Overview

There does not exist a unified benchmark such as GLUE in hate speech detection domain that conducts a leaderboard style performance comparison of different open-source hate speech classifiers. This prevents the practitioners from making informed decisions when choosing which model to use for their own hate speech detection applications.

The benchmark will provide the following:

The entire training and validation set for future study. However, the labels from public test sets will not be released for benchmarking purposes; there will be additional private test sets.
The ranking of the models based on the average aggregated metrics (for example, F1 score) on the public and private test sets.

Protocol

Step 1: Randomly select a test set and a validation set.

The two datasets must be randomly selected for the following reasons:
1. The distribution of the validation set will be similar to the test set. Using the randomly sampled validation set will help select the models that more are likely to perform well on the test set.
2. This makes the two datasets independent from each other in terms of label distribution and source distribution. Throughout the experiments, the test and validation sets are the same; this is helpful as we could see the (dis)advantages of one method in the wandb dashboard.
Step 2: Sampling train set using different (a) data selection methods.
Step 3: Training or fine-tuning (b) different models with (c) different techniques for local improvements, for example, objective function, and regularization.
Step 4: Comparing different combinations of (a), (b), and (c). If we have $m$ combinations and $n$ test sets, then we will end up with a table of $(m, n+1)$ , where the first column lists all the combinations.

Candidate Datasets

Collected Datasets from Diverse Topics

The current data aggregation includes [1] through [5], where the [5] only includes hate speech.

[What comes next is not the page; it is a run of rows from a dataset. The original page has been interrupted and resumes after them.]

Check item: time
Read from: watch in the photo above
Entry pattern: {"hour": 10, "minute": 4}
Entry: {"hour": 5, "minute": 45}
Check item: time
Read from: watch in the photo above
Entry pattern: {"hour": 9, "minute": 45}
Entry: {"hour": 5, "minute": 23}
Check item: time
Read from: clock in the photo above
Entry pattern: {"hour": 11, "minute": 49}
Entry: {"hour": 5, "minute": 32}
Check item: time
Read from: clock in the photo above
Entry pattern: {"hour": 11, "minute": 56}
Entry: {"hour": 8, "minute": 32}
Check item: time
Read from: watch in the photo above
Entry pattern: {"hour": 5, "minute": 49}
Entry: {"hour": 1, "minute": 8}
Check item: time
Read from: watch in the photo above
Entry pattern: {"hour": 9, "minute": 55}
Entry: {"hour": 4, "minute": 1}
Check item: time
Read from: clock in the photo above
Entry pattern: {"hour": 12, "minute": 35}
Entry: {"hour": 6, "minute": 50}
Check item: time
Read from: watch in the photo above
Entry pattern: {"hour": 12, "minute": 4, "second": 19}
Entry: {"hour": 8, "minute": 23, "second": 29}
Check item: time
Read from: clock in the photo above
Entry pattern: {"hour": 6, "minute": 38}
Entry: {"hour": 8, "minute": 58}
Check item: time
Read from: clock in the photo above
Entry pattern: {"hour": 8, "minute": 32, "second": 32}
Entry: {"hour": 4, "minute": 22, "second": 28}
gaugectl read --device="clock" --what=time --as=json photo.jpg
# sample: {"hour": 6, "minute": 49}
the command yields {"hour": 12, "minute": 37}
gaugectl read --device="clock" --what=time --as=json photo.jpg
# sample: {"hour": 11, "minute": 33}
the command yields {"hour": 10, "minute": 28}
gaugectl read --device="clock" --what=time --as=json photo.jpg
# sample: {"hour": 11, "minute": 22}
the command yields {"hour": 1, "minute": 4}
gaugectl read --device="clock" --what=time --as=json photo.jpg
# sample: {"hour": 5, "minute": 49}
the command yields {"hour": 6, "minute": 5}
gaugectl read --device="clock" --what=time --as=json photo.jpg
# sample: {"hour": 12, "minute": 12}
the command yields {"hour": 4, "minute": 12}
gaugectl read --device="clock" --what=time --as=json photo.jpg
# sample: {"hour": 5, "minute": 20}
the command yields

Detecting East Asian Prejudice on Social Media (Vidgen et al., ALW 2020)
[2005.12423] Racism is a Virus: Anti-Asian Hate and Counterspeech in Social Media during the COVID-19 Crisis (He et al.)
[2108.12521] TweetBLM: A Hate Speech Dataset and Analysis of Black Lives Matter-related Microblogs on Twitter (Kumar et al.)
Hate Towards the Political Opponent: A Twitter Corpus Study of the 2020 US Elections on the Basis of Offensive Speech and Stance Detection (Grimminger & Klinger, WASSA 2021)
Latent Hatred: A Benchmark for Understanding Implicit Hate Speech (ElSherief et al., EMNLP 2021)

cardiffnlp/twitter-roberta-base-hate-latest Collection

The follow are the datasets used for the model cardiffnlp/twitter-roberta-base-hate-latest or the paper below:

Robust Hate Speech Detection in Social Media: A Cross-Dataset Empirical Evaluation (Antypas & Camacho-Collados, WOAH 2023)

Index	Dataset Name	Source	Notes
1	HatE	Link that requires filling in a Google form.
2	MHS	`ucberkeley-dlab/measuring-hate-speech`
3	DEAP	Zenodo
4	CMS	Link that requires registration and email verification.
5	Offense	Link; this dataset is also called OLID.
6	HateX	`hatexplain` and GitHub
7	LSC	GitHub	Dehydrated
8	MMHS	`nedjmaou/MLMA_hate_speech` and GitHub
9	HASOC	Link that requires uploading a signed agreement; this agreement takes up to 15 days to approve.	Not Available
10	AYR	GitHub	Dehydrated
11	AHSD	GitHub
12	HTPO	Link
13	HSHP	GitHub	Dehydrated

The following are the papers that correspond to the list of datasets:

SemEval-2019 Task 5: Multilingual Detection of Hate Speech Against Immigrants and Women in Twitter (Basile et al., SemEval 2019)
The Measuring Hate Speech Corpus: Leveraging Rasch Measurement Theory for Data Perspectivism (Sachdeva et al., NLPerspectives 2022)
Detecting East Asian Prejudice on Social Media (Vidgen et al., ALW 2020)
[2004.12764] “Call me sexist, but…”: Revisiting Sexism Detection Using Psychological Scales and Adversarial Samples (Samory et al.)
Predicting the Type and Target of Offensive Posts in Social Media (Zampieri et al., NAACL 2019)
[2012.10289] HateXplain: A Benchmark Dataset for Explainable Hate Speech Detection (Mathew et al.)
[1802.00393] Large Scale Crowdsourcing and Characterization of Twitter Abusive Behavior (Founta et al.)
Multilingual and Multi-Aspect Hate Speech Analysis (Ousidhoum et al., EMNLP-IJCNLP 2019)
[2108.05927] Overview of the HASOC track at FIRE 2020: Hate Speech and Offensive Content Identification in Indo-European Languages (Mandal et al.)
Are You a Racist or Am I Seeing Things? Annotator Influence on Hate Speech Detection on Twitter (Waseem, NLP+CSS 2016)
[1703.04009] Automated Hate Speech Detection and the Problem of Offensive Language (Davidson et al.)
Hate Towards the Political Opponent: A Twitter Corpus Study of the 2020 US Elections on the Basis of Offensive Speech and Stance Detection (Grimminger & Klinger, WASSA 2021)
Hateful Symbols or Hateful People? Predictive Features for Hate Speech Detection on Twitter (Waseem & Hovy, NAACL 2016)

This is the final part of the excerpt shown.